Not surprisingly, just under two thirds (64%) of respondents in the study categorically say they like brands less that advertise using teaser prices, while 70% say that when they experience “teaser” advertising it makes them more likely to avoid buying goods and services from those brands in the future. A further 54% say they are very unlikely to recommend a brand that uses teaser advertising to a friend as a result.
The difference between the price advertised at the start and the end of the process can be significant too. A secret shopper analysis of some of the leading exponents of this type of marketing revealed that the advertised price can hugely differ from what consumers actually end up paying.

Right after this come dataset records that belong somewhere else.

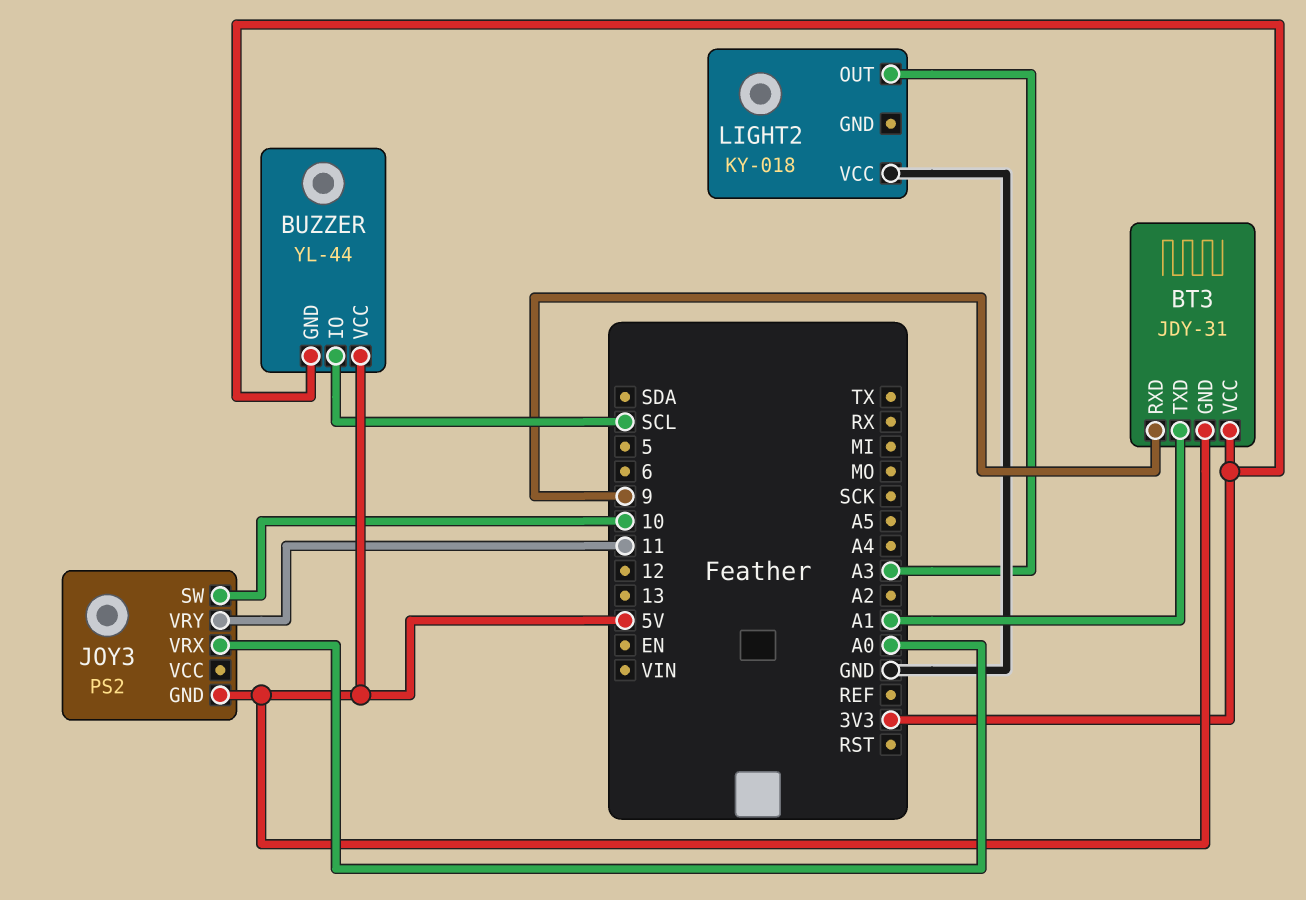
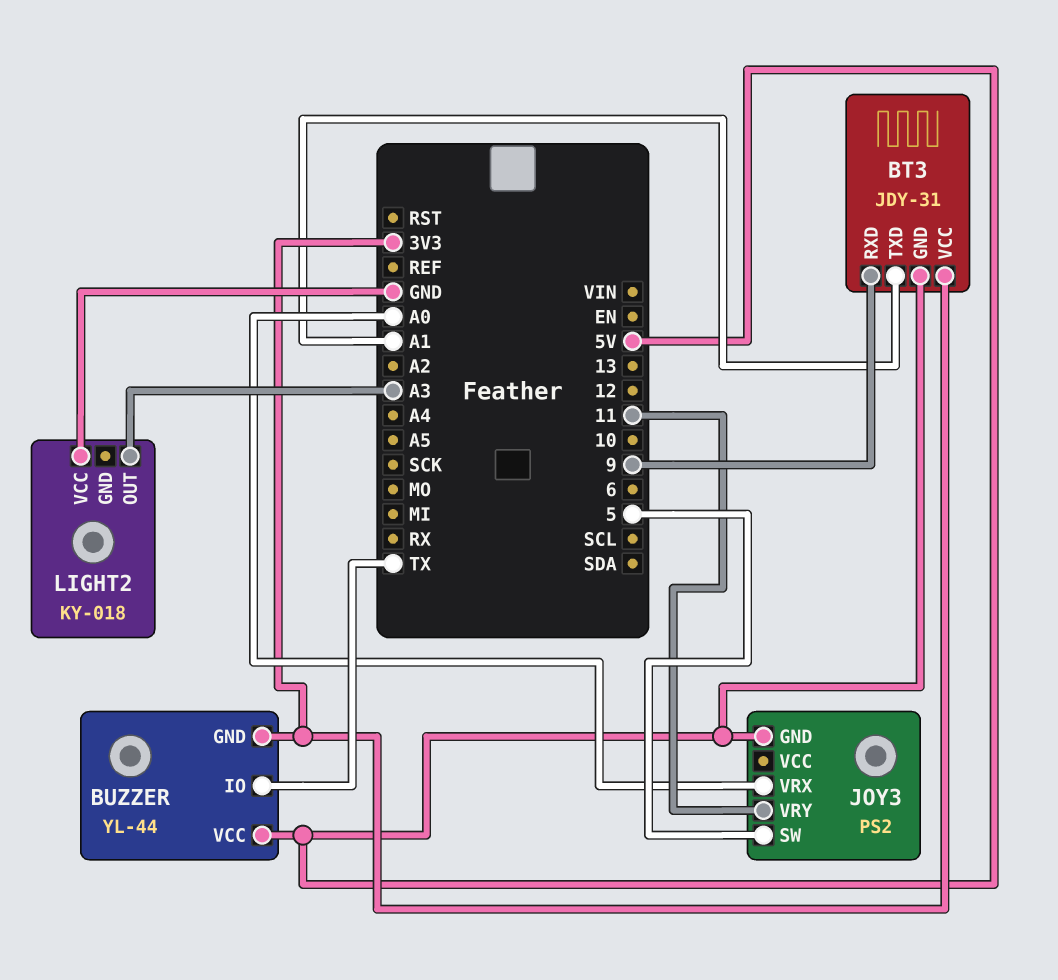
BUZZER pin IO: SCL -> TX
JOY3 pin SW: 10 -> 5

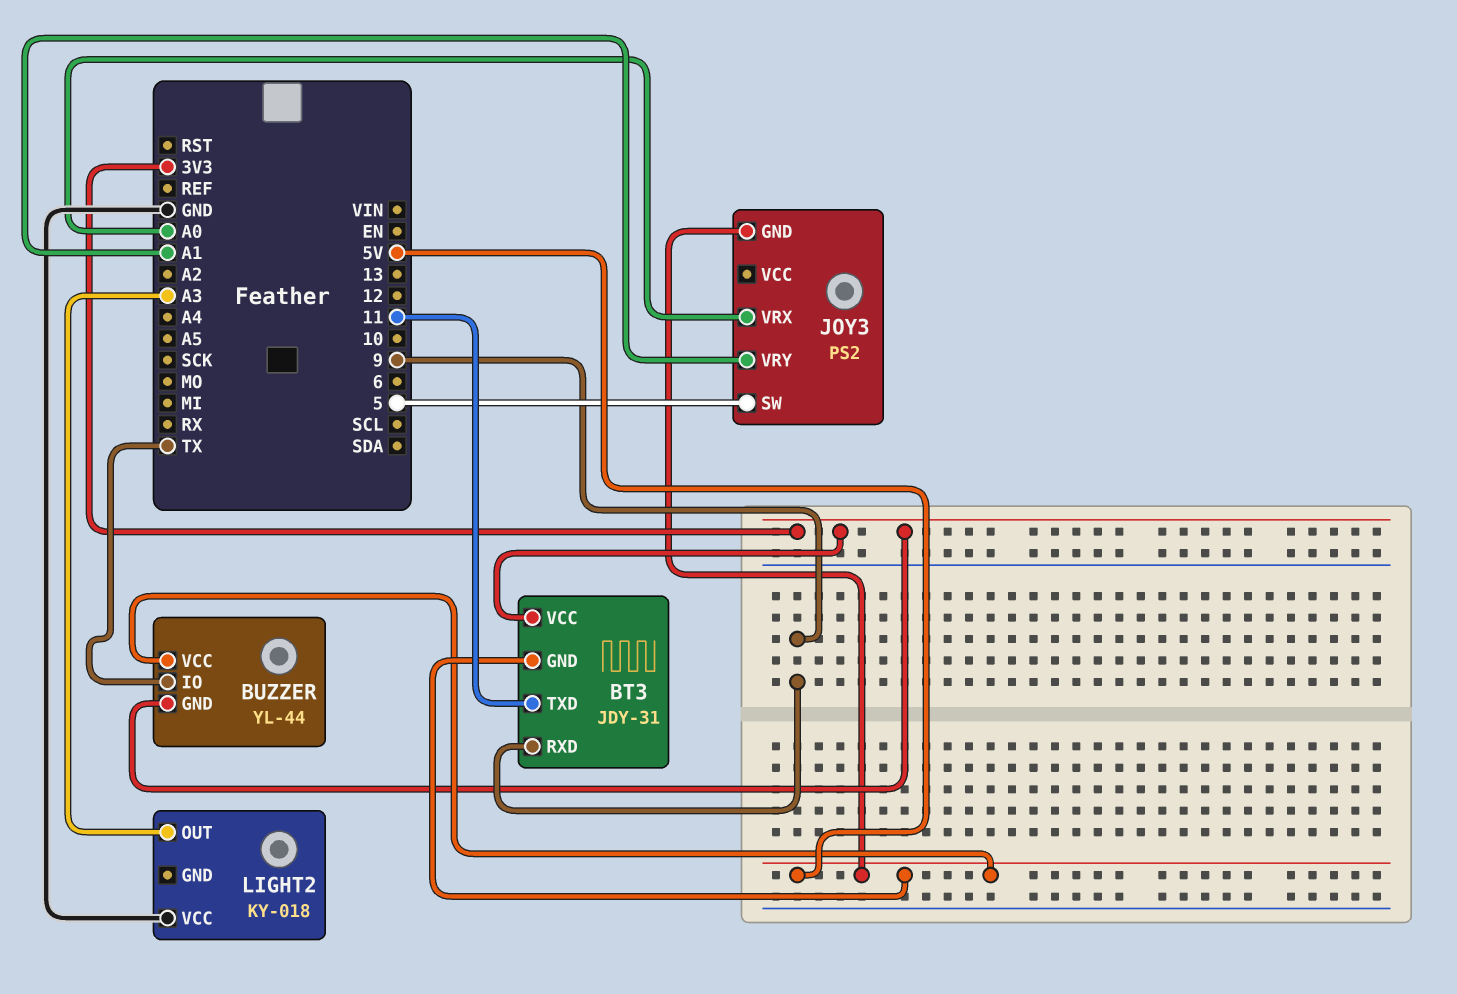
BT3 pin TXD: A1 -> 11
JOY3 pin VRY: 11 -> A1

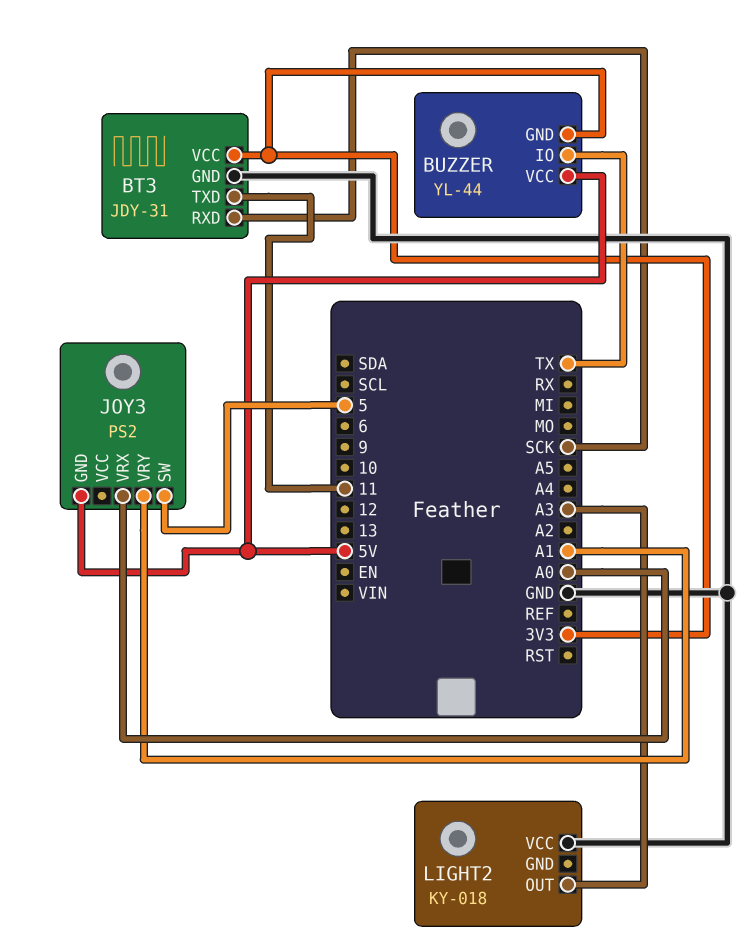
BT3 pin GND: 5V -> GND
BT3 pin RXD: 9 -> SCK

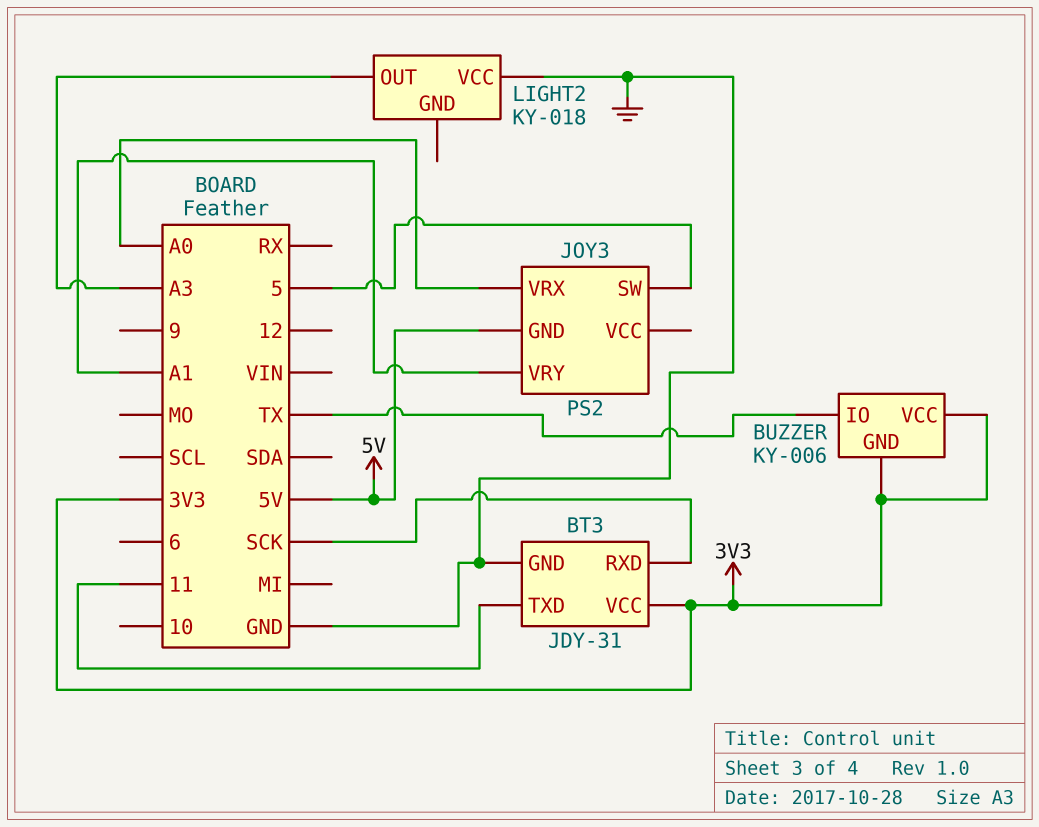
BUZZER: YL-44 -> KY-006
BUZZER pin VCC: 5V -> 3V3

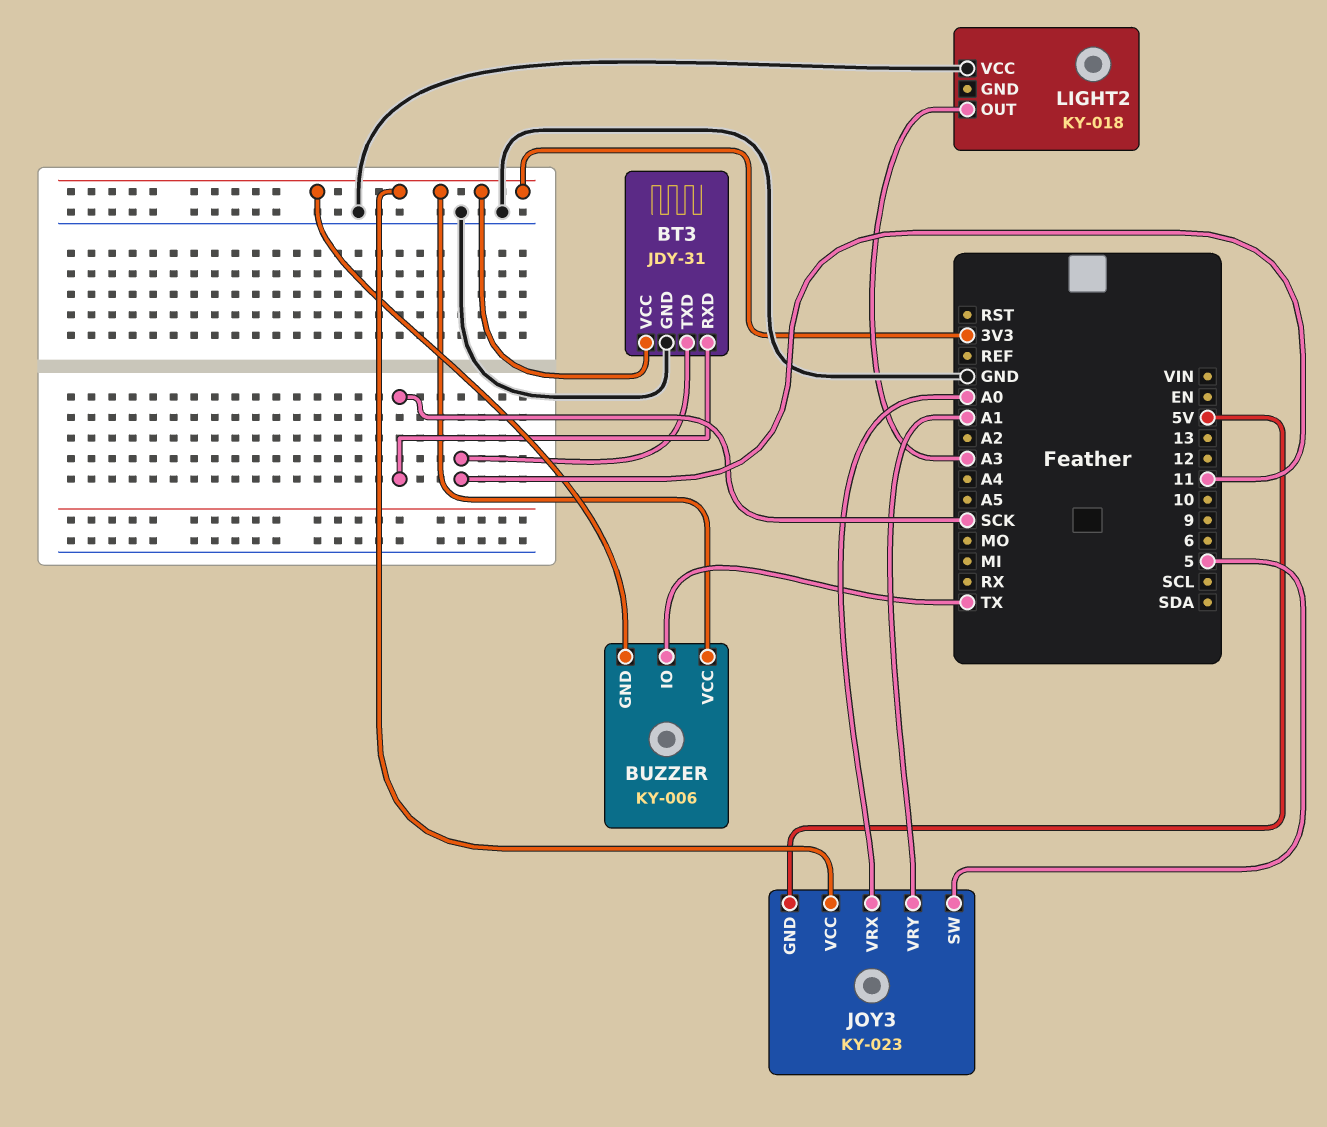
JOY3: PS2 -> KY-023
JOY3 pin VCC: none -> 3V3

Mystery shopping research has revealed that consumers could end up paying a whopping 428% more than initially advertised for train journeys and 527% more for flights with a well-known budget airline before any add-ons or surcharges like delivery of tickets, seat reservations, luggage or booking fees are taken into account. The interest rate for a personal loan offered at the end of the application process by a leading UK lender was 183% higher than initially advertised.
Honey adds: “In life we tend to feel let down by anyone who over-promises and under-delivers. If this happens on a repeated basis then we start to become angry and frustrated and in worst case scenarios this experience can sever a relationship. Essentially, this is what is happening when brands constantly tease prices before increasing them when we decide we want to make a purchase. The feeling of frustration which comes from missing out leaves us feeling cheated by the brands we are buying from and sometimes we will choose to walk away, perhaps even for good.”
The vast majority (83%) of UK consumers surveyed are in agreement that it is misleading to advertise a teaser price for goods and services at the start of the process only for it to change by the end. A similarly high proportion (79%) feel even more strongly and go as far as to say they feel ‘cheated’ by the practice.
In response to FrOMO, consumers are trying a variety of tactics to avoid paying over the odds. Some of the most commonly cited tactics include travelling at off peak or inconvenient times (36%), using discount codes or vouchers to get a cheaper deal or only purchasing directly through the merchant and to avoid third-party websites (32%).
Paul Went, Product and Markets Director at Shawbrook Bank says:
“Our latest research shows that FrOMO has become a common experience for British shoppers. There is no doubt that consumers feel misled and frustrated by teaser pricing and we highlighted and addressed this as a problem in personal loans earlier this year with our Transparency Charter. We found the gap between the interest rates advertised by lenders and the interest rates paid by UK customers was widening, which was causing confusion and frustration among consumers.
“FrOMO clearly has a major impact on how we shop and what we think about the brands who subject us to it. It has made the process of shopping for holidays, flights, hotels, train tickets, car hire, tickets to gigs or sporting events and personal loans fraught and fractious. All too often getting the product or service you want can feel like a battle and that isn’t really the right kind of relationship we want to foster with customers. It’s for that reason we have made a promise to our borrowers that we will be upfront with them from the outset.”